━━━ Data for this exercise ━━━

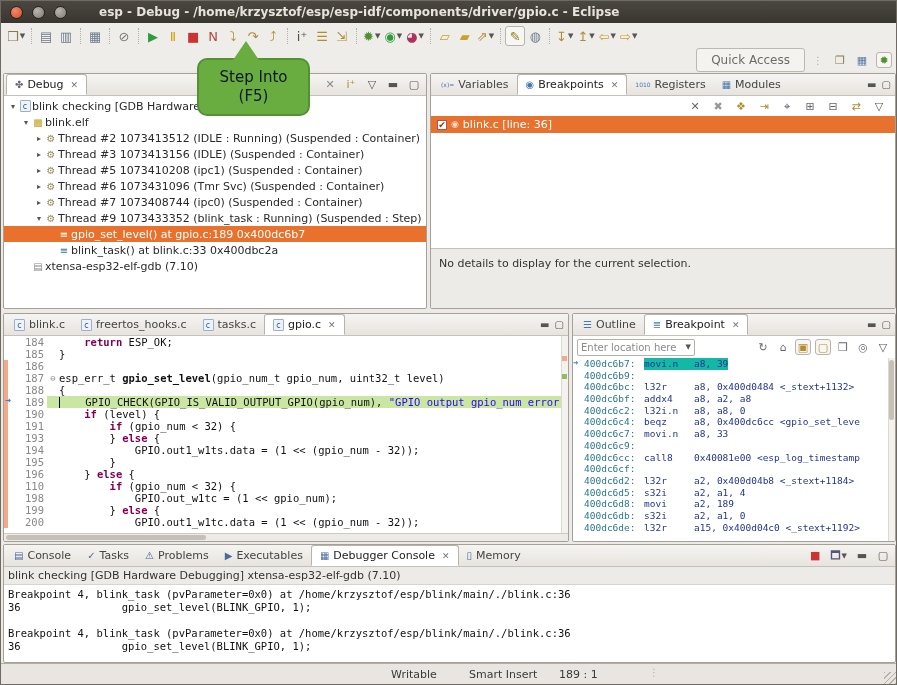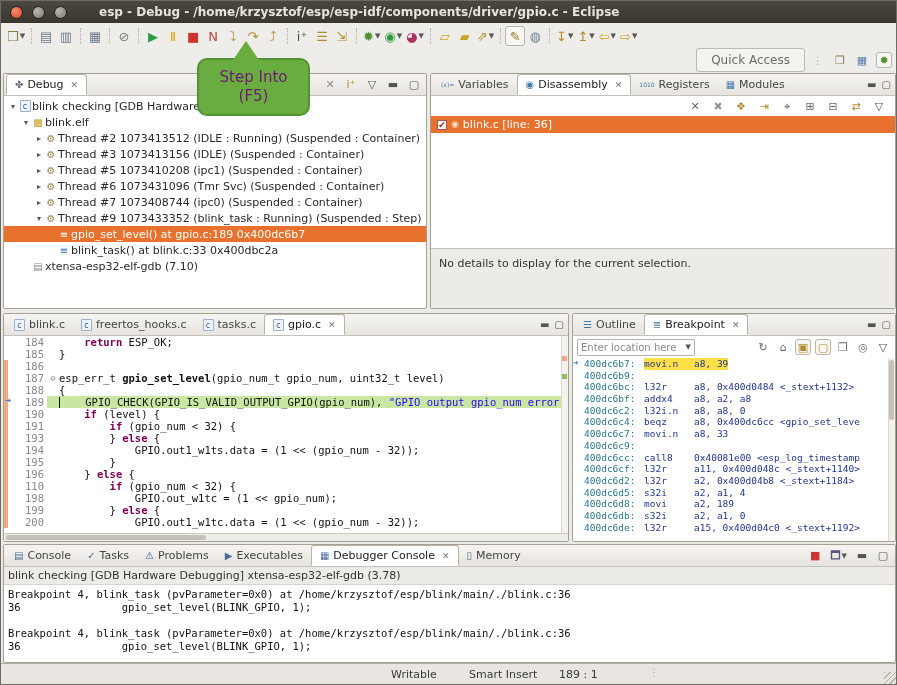"Step Into" .steptip { color: #701a75 -> #0f172a }
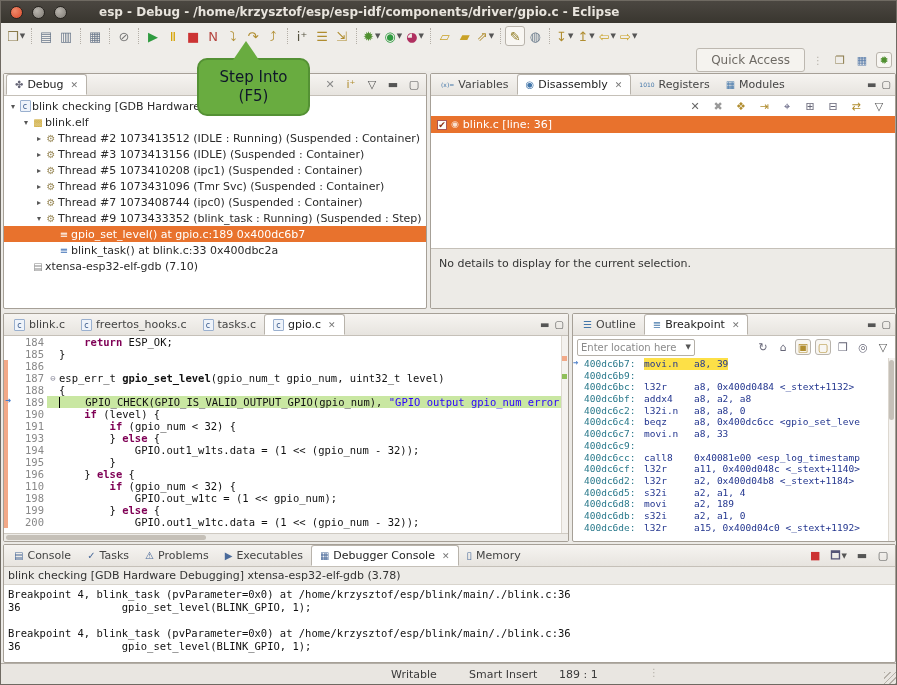"Disassembly" span { text: Disassembly -> Breakpoints }
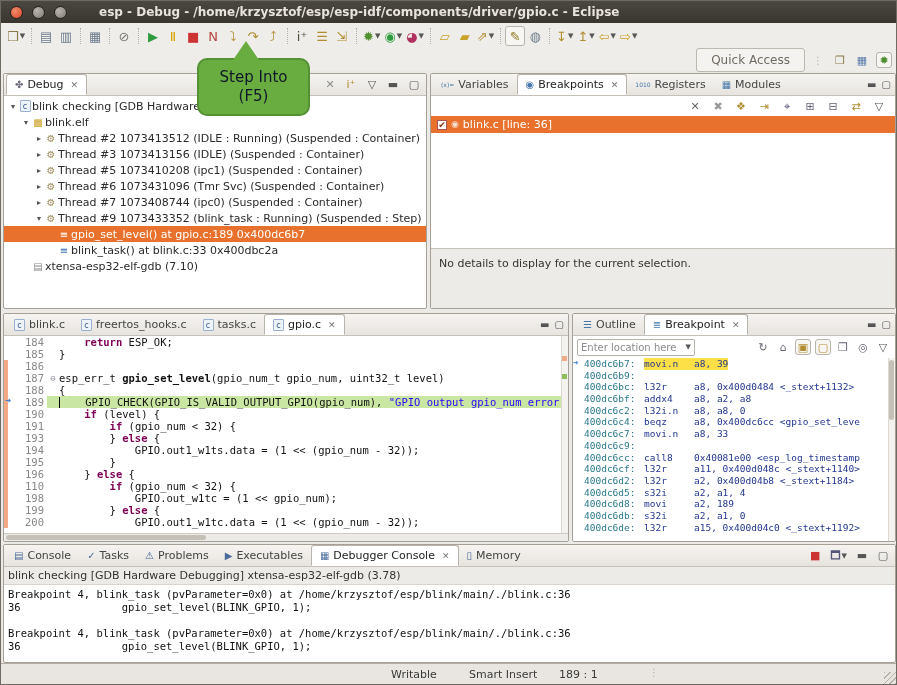"movi.n a8, 39" .drow.cur .dcode { background: #fde047 -> #14b8a6 }
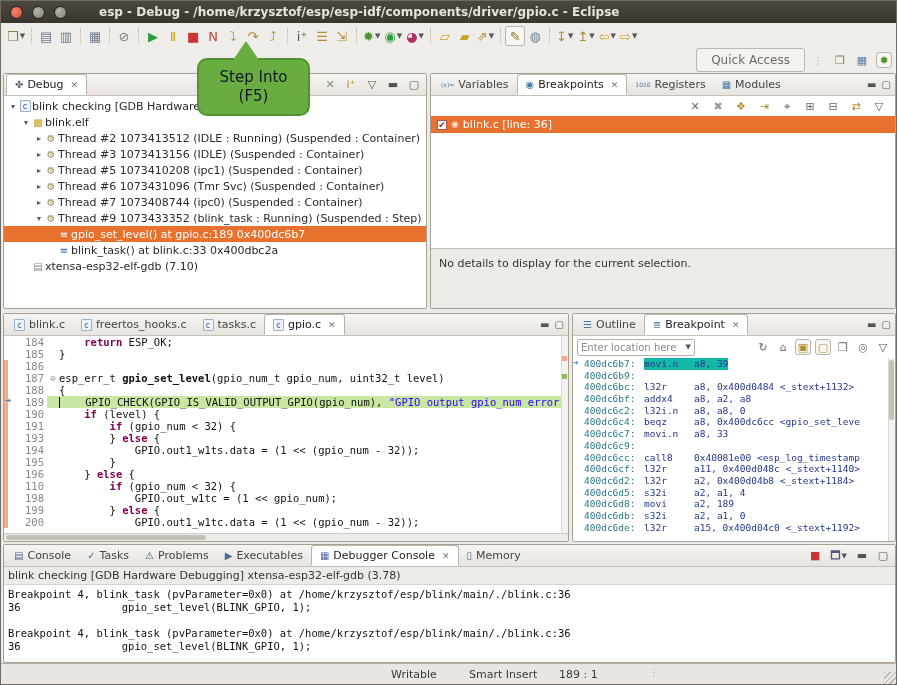"l32r a11, 0x400d048c <_stext+1140>" span.dcode { html: <span><span>l32r</span>a11, 0x400d048c &lt;_stext+1140&gt;</span> -> none }
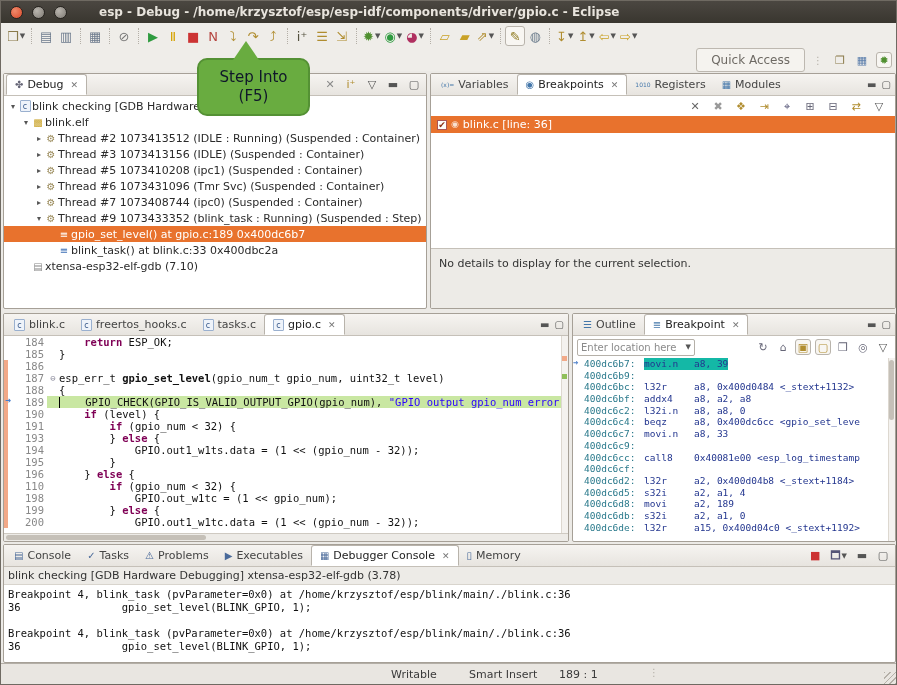"blink checking [GDB Hardware Debugging] xtensa-esp32-elf-gdb" div.con-header { text: 3.78 -> 7.10 }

━━━

> Work request
Without the pictures, return the whole of the data exactly as given.

> Finished task
"Step Into" .steptip { color: #701a75 -> #0f172a }
"Disassembly" span { text: Disassembly -> Breakpoints }
"movi.n a8, 39" .drow.cur .dcode { background: #fde047 -> #14b8a6 }
"l32r a11, 0x400d048c <_stext+1140>" span.dcode { html: <span><span>l32r</span>a11, 0x400d048c &lt;_stext+1140&gt;</span> -> none }
"blink checking [GDB Hardware Debugging] xtensa-esp32-elf-gdb" div.con-header { text: 3.78 -> 7.10 }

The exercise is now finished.